Data items
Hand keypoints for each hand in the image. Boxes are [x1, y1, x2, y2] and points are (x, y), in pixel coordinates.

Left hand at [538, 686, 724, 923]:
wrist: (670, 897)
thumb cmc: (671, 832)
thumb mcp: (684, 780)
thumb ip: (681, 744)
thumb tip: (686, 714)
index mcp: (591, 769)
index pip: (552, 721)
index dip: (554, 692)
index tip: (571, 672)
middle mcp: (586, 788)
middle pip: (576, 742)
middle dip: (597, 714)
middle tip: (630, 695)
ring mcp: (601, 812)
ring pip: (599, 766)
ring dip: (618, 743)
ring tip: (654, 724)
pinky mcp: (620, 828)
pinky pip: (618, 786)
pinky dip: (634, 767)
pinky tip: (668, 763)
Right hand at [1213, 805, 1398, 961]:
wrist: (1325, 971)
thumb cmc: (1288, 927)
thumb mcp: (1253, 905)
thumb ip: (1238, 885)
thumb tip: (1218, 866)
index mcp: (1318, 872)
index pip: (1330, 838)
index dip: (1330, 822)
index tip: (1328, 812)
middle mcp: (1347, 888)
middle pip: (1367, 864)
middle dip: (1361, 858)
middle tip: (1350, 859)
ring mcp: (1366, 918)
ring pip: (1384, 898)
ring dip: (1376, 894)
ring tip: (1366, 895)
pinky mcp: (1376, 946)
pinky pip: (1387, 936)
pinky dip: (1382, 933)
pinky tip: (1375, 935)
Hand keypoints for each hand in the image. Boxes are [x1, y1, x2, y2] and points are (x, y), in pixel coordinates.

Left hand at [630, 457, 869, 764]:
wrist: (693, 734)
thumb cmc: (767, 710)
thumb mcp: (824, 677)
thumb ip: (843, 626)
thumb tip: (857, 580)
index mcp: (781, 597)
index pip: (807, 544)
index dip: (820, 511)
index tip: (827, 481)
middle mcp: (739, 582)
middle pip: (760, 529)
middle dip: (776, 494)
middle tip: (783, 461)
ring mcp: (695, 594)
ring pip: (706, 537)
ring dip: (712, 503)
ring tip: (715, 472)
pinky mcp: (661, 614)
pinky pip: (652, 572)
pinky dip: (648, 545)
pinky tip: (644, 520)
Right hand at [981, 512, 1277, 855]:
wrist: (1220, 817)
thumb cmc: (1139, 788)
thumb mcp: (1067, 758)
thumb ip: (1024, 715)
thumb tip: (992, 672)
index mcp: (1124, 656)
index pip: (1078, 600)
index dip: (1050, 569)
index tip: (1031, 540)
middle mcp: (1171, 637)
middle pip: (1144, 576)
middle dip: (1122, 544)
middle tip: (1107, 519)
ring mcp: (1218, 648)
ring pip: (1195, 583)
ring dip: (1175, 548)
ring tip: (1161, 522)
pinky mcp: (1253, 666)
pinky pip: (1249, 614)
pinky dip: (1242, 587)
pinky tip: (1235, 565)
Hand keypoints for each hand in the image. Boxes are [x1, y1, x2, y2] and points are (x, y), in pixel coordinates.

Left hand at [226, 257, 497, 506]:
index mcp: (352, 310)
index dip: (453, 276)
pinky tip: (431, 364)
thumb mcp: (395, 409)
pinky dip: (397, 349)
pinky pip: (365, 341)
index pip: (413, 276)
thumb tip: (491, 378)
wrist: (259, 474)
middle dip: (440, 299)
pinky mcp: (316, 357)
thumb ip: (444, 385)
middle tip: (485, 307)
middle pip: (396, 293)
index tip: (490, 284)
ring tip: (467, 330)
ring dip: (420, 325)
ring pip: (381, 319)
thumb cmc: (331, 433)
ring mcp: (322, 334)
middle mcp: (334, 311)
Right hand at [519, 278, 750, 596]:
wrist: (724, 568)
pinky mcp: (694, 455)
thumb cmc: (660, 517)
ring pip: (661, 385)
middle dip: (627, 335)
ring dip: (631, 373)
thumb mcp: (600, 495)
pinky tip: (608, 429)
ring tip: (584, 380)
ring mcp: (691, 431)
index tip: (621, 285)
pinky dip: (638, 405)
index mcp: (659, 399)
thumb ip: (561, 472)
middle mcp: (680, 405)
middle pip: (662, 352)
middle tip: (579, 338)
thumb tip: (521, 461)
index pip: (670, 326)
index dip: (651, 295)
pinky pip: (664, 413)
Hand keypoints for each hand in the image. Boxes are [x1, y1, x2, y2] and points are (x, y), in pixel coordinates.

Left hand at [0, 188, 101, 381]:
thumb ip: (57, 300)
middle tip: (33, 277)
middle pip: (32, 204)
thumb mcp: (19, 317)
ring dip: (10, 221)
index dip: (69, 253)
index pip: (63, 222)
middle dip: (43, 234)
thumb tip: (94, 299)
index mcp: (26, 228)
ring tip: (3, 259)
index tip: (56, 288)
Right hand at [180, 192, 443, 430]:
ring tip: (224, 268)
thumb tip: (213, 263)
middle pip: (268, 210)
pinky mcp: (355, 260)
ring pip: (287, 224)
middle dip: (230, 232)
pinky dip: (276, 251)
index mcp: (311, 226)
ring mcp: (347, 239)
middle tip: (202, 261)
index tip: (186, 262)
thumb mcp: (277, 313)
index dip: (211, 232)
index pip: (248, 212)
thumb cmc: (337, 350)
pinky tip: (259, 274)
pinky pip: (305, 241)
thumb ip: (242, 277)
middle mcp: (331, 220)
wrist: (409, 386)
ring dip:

* [Your instructions] Working from the records above, write out verbatim only the lines from the line containing "pinky dip: (1382, 933)" through the line containing "wrist: (259, 474)".

* [Answer space]
pinky dip: (1382, 933)
pinky tip: (1375, 935)
Hand keypoints for each hand in the image. Boxes are [x1, y1, x2, y2] and points are (x, y), in pixel coordinates.

Left hand at [630, 457, 869, 764]:
wrist: (693, 734)
thumb cmc: (767, 710)
thumb mcp: (824, 677)
thumb ip: (843, 626)
thumb tip: (857, 580)
index mcp: (781, 597)
index pip: (807, 544)
index dip: (820, 511)
index tip: (827, 481)
middle mcp: (739, 582)
middle pip: (760, 529)
middle dip: (776, 494)
middle tip: (783, 461)
ring mcp: (695, 594)
ring pip: (706, 537)
ring dip: (712, 503)
ring tip: (715, 472)
pinky mcp: (661, 614)
pinky pip: (652, 572)
pinky dip: (648, 545)
pinky tip: (644, 520)
Right hand at [981, 512, 1277, 855]:
wrist: (1220, 817)
thumb cmc: (1139, 788)
thumb mcp: (1067, 758)
thumb ip: (1024, 715)
thumb tip: (992, 672)
index mcp: (1124, 656)
index pip: (1078, 600)
index dip: (1050, 569)
index tip: (1031, 540)
middle mcp: (1171, 637)
middle pip: (1144, 576)
middle dip: (1122, 544)
middle tip: (1107, 519)
ring mcp: (1218, 648)
ring pip: (1195, 583)
ring dip: (1175, 548)
ring tip: (1161, 522)
pinky mcp: (1253, 666)
pinky pip: (1249, 614)
pinky dip: (1242, 587)
pinky tip: (1235, 565)
Hand keypoints for each hand in the image. Boxes are [x1, y1, x2, y2] and points are (x, y), in pixel coordinates.

Left hand at [226, 257, 497, 506]:
index mcp: (352, 310)
index dip: (453, 276)
pinky tip: (431, 364)
thumb mcp: (395, 409)
pinky dip: (397, 349)
pinky pip: (365, 341)
index pip: (413, 276)
thumb tip: (491, 378)
wrist: (259, 474)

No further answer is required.